Inloggegevensinjectie gebruiken voor toegang tot eindpunten
Nadat de inloggegevensopslag is geconfigureerd en er een verbinding is gemaakt, kan privileged web access console de inloggegevens uit de opslagplaats gebruiken om aan te melden bij eindpunten.
- Meld u aan bij de privileged web access console.
- Jump naar een eindpunt met een Jumpitem dat is geïnstalleerd als een verhoogde service op een Windows-machine.
- Tik op de knop Afspelen om te beginnen met scherm delen met het eindpunt. Als het eindpunt zich bij het aanmeldscherm van Windows bevindt, wordt de knop Inloggegevens injecteren gemarkeerd.
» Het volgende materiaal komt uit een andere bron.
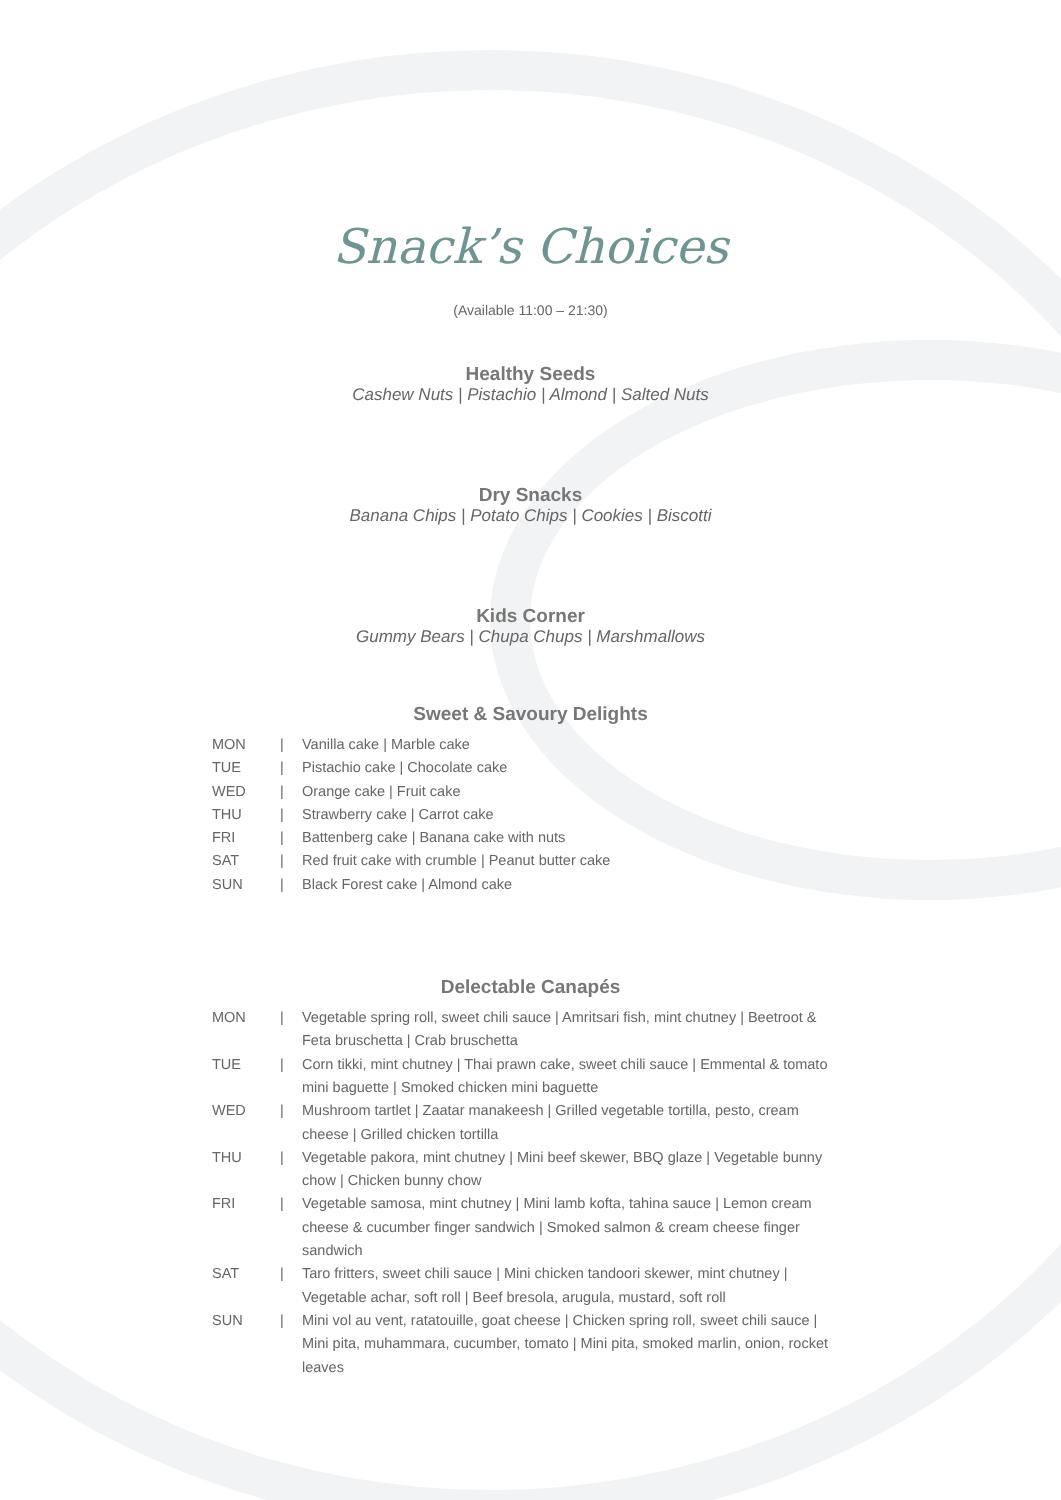Snack’s Choices
(Available 11:00 – 21:30)
Healthy Seeds
Cashew Nuts | Pistachio | Almond | Salted Nuts
Dry Snacks
Banana Chips | Potato Chips | Cookies | Biscotti
Kids Corner
Gummy Bears | Chupa Chups | Marshmallows
Sweet & Savoury Delights
| MON | / | Vanilla cake / Marble cake |
| TUE | / | Pistachio cake / Chocolate cake |
| WED | / | Orange cake / Fruit cake |
| THU | / | Strawberry cake / Carrot cake |
| FRI | / | Battenberg cake / Banana cake with nuts |
| SAT | / | Red fruit cake with crumble / Peanut butter cake |
| SUN | / | Black Forest cake / Almond cake |
Delectable Canapés
| MON | / | Vegetable spring roll, sweet chili sauce / Amritsari fish, mint chutney / Beetroot & Feta bruschetta / Crab bruschetta |
| TUE | / | Corn tikki, mint chutney / Thai prawn cake, sweet chili sauce / Emmental & tomato mini baguette / Smoked chicken mini baguette |
| WED | / | Mushroom tartlet / Zaatar manakeesh / Grilled vegetable tortilla, pesto, cream cheese / Grilled chicken tortilla |
| THU | / | Vegetable pakora, mint chutney / Mini beef skewer, BBQ glaze / Vegetable bunny chow / Chicken bunny chow |
| FRI | / | Vegetable samosa, mint chutney / Mini lamb kofta, tahina sauce / Lemon cream cheese & cucumber finger sandwich / Smoked salmon & cream cheese finger sandwich |
| SAT | / | Taro fritters, sweet chili sauce / Mini chicken tandoori skewer, mint chutney / Vegetable achar, soft roll / Beef bresola, arugula, mustard, soft roll |
| SUN | / | Mini vol au vent, ratatouille, goat cheese / Chicken spring roll, sweet chili sauce / Mini pita, muhammara, cucumber, tomato / Mini pita, smoked marlin, onion, rocket leaves |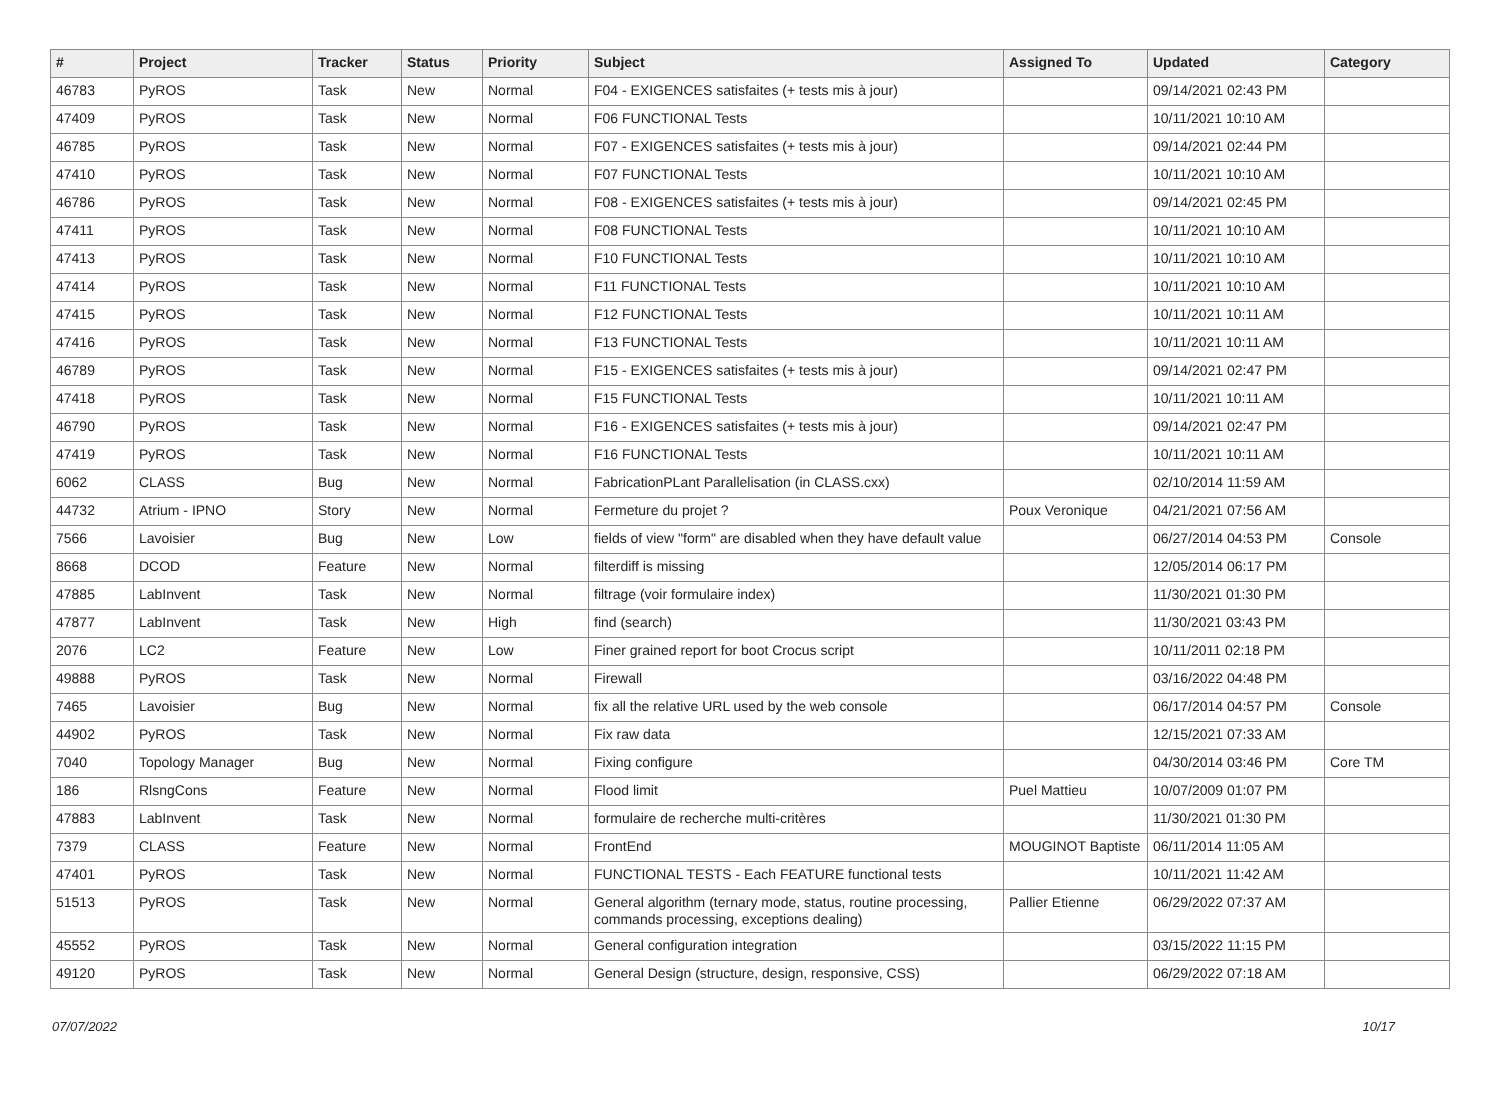| # | Project | Tracker | Status | Priority | Subject | Assigned To | Updated | Category |
| --- | --- | --- | --- | --- | --- | --- | --- | --- |
| 46783 | PyROS | Task | New | Normal | F04 - EXIGENCES satisfaites (+ tests mis à jour) | | 09/14/2021 02:43 PM | |
| 47409 | PyROS | Task | New | Normal | F06 FUNCTIONAL Tests | | 10/11/2021 10:10 AM | |
| 46785 | PyROS | Task | New | Normal | F07 - EXIGENCES satisfaites (+ tests mis à jour) | | 09/14/2021 02:44 PM | |
| 47410 | PyROS | Task | New | Normal | F07 FUNCTIONAL Tests | | 10/11/2021 10:10 AM | |
| 46786 | PyROS | Task | New | Normal | F08 - EXIGENCES satisfaites (+ tests mis à jour) | | 09/14/2021 02:45 PM | |
| 47411 | PyROS | Task | New | Normal | F08 FUNCTIONAL Tests | | 10/11/2021 10:10 AM | |
| 47413 | PyROS | Task | New | Normal | F10 FUNCTIONAL Tests | | 10/11/2021 10:10 AM | |
| 47414 | PyROS | Task | New | Normal | F11 FUNCTIONAL Tests | | 10/11/2021 10:10 AM | |
| 47415 | PyROS | Task | New | Normal | F12 FUNCTIONAL Tests | | 10/11/2021 10:11 AM | |
| 47416 | PyROS | Task | New | Normal | F13 FUNCTIONAL Tests | | 10/11/2021 10:11 AM | |
| 46789 | PyROS | Task | New | Normal | F15 - EXIGENCES satisfaites (+ tests mis à jour) | | 09/14/2021 02:47 PM | |
| 47418 | PyROS | Task | New | Normal | F15 FUNCTIONAL Tests | | 10/11/2021 10:11 AM | |
| 46790 | PyROS | Task | New | Normal | F16 - EXIGENCES satisfaites (+ tests mis à jour) | | 09/14/2021 02:47 PM | |
| 47419 | PyROS | Task | New | Normal | F16 FUNCTIONAL Tests | | 10/11/2021 10:11 AM | |
| 6062 | CLASS | Bug | New | Normal | FabricationPLant Parallelisation (in CLASS.cxx) | | 02/10/2014 11:59 AM | |
| 44732 | Atrium - IPNO | Story | New | Normal | Fermeture du projet ? | Poux Veronique | 04/21/2021 07:56 AM | |
| 7566 | Lavoisier | Bug | New | Low | fields of view "form" are disabled when they have default value | | 06/27/2014 04:53 PM | Console |
| 8668 | DCOD | Feature | New | Normal | filterdiff is missing | | 12/05/2014 06:17 PM | |
| 47885 | LabInvent | Task | New | Normal | filtrage (voir formulaire index) | | 11/30/2021 01:30 PM | |
| 47877 | LabInvent | Task | New | High | find (search) | | 11/30/2021 03:43 PM | |
| 2076 | LC2 | Feature | New | Low | Finer grained report for boot Crocus script | | 10/11/2011 02:18 PM | |
| 49888 | PyROS | Task | New | Normal | Firewall | | 03/16/2022 04:48 PM | |
| 7465 | Lavoisier | Bug | New | Normal | fix all the relative URL used by the web console | | 06/17/2014 04:57 PM | Console |
| 44902 | PyROS | Task | New | Normal | Fix raw data | | 12/15/2021 07:33 AM | |
| 7040 | Topology Manager | Bug | New | Normal | Fixing configure | | 04/30/2014 03:46 PM | Core TM |
| 186 | RlsngCons | Feature | New | Normal | Flood limit | Puel Mattieu | 10/07/2009 01:07 PM | |
| 47883 | LabInvent | Task | New | Normal | formulaire de recherche multi-critères | | 11/30/2021 01:30 PM | |
| 7379 | CLASS | Feature | New | Normal | FrontEnd | MOUGINOT Baptiste | 06/11/2014 11:05 AM | |
| 47401 | PyROS | Task | New | Normal | FUNCTIONAL TESTS - Each FEATURE functional tests | | 10/11/2021 11:42 AM | |
| 51513 | PyROS | Task | New | Normal | General algorithm (ternary mode, status, routine processing, commands processing, exceptions dealing) | Pallier Etienne | 06/29/2022 07:37 AM | |
| 45552 | PyROS | Task | New | Normal | General configuration integration | | 03/15/2022 11:15 PM | |
| 49120 | PyROS | Task | New | Normal | General Design (structure, design, responsive, CSS) | | 06/29/2022 07:18 AM | |
07/07/2022 10/17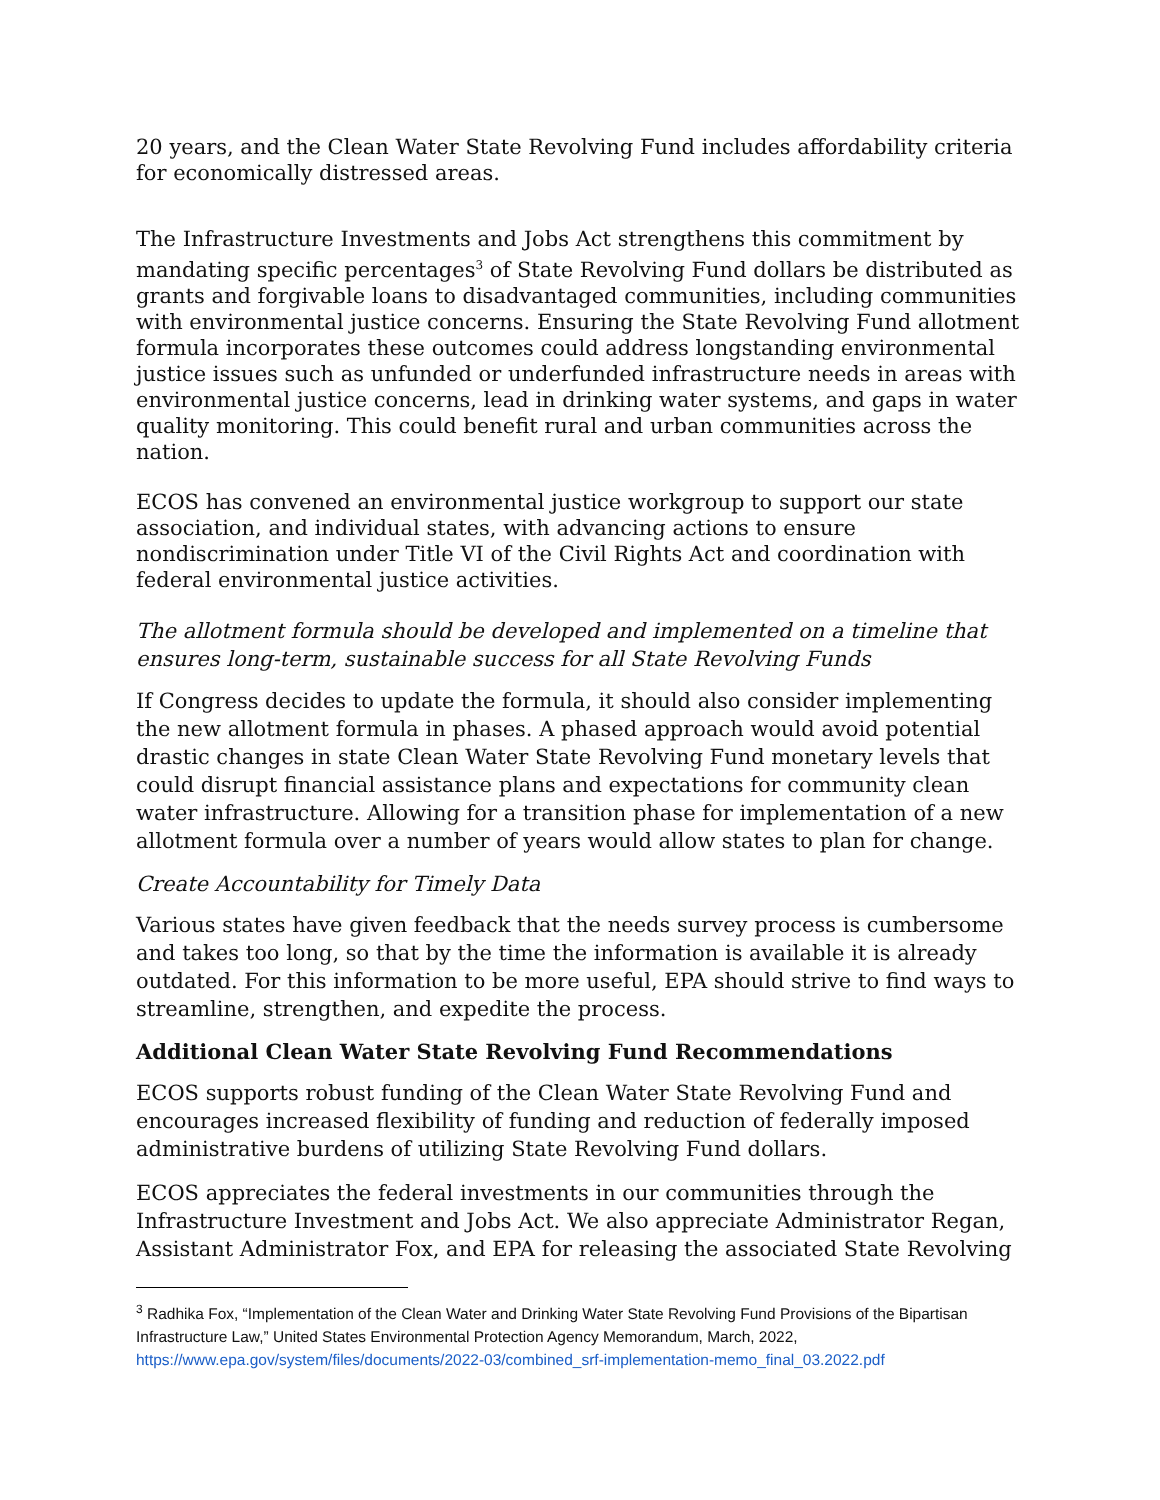20 years, and the Clean Water State Revolving Fund includes affordability criteria for economically distressed areas.
The Infrastructure Investments and Jobs Act strengthens this commitment by mandating specific percentages<sup>3</sup> of State Revolving Fund dollars be distributed as grants and forgivable loans to disadvantaged communities, including communities with environmental justice concerns. Ensuring the State Revolving Fund allotment formula incorporates these outcomes could address longstanding environmental justice issues such as unfunded or underfunded infrastructure needs in areas with environmental justice concerns, lead in drinking water systems, and gaps in water quality monitoring. This could benefit rural and urban communities across the nation.
ECOS has convened an environmental justice workgroup to support our state association, and individual states, with advancing actions to ensure nondiscrimination under Title VI of the Civil Rights Act and coordination with federal environmental justice activities.
The allotment formula should be developed and implemented on a timeline that ensures long-term, sustainable success for all State Revolving Funds
If Congress decides to update the formula, it should also consider implementing the new allotment formula in phases. A phased approach would avoid potential drastic changes in state Clean Water State Revolving Fund monetary levels that could disrupt financial assistance plans and expectations for community clean water infrastructure. Allowing for a transition phase for implementation of a new allotment formula over a number of years would allow states to plan for change.
Create Accountability for Timely Data
Various states have given feedback that the needs survey process is cumbersome and takes too long, so that by the time the information is available it is already outdated. For this information to be more useful, EPA should strive to find ways to streamline, strengthen, and expedite the process.
Additional Clean Water State Revolving Fund Recommendations
ECOS supports robust funding of the Clean Water State Revolving Fund and encourages increased flexibility of funding and reduction of federally imposed administrative burdens of utilizing State Revolving Fund dollars.
ECOS appreciates the federal investments in our communities through the Infrastructure Investment and Jobs Act. We also appreciate Administrator Regan, Assistant Administrator Fox, and EPA for releasing the associated State Revolving
<sup>3</sup> Radhika Fox, “Implementation of the Clean Water and Drinking Water State Revolving Fund Provisions of the Bipartisan Infrastructure Law,” United States Environmental Protection Agency Memorandum, March, 2022, https://www.epa.gov/system/files/documents/2022-03/combined_srf-implementation-memo_final_03.2022.pdf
- Klik op de knop Inloggegevens injecteren. Er verschijnt een popup met een dialoogvenster om inloggegevens te selecteren met een overzicht van de inloggegevens die in de ECM beschikbaar zijn.
- Selecteer uit de ECM de te gebruiken inloggegevens. Het systeem haalt de inloggegevens op bij de ECM en injecteert ze in het Windows-aanmeldscherm.
- De gebruiker wordt aangemeld bij het eindpunt.
Inloggegevens in- en uitchecken
Via de web-toegangsconsole krijgt u gemakkelijk toegang tot de Privileged Remote Access Vault in de /login interface om inloggegevens in- en uit te checken als dit nodig is; dit kan tijdens een sessie of op uw lokale computer.
Om naar de Vault te gaan, klikt u op de Acties-knop in de bovenste navigatiebalk en selecteert u Vault-accounts weergeven. Als u bent ingelogd, komt u dan meteen op de pagina Vault > Accounts in de /login interface.
U kunt vervolgens een Vault-account zoeken en hierop in- of uitchecken.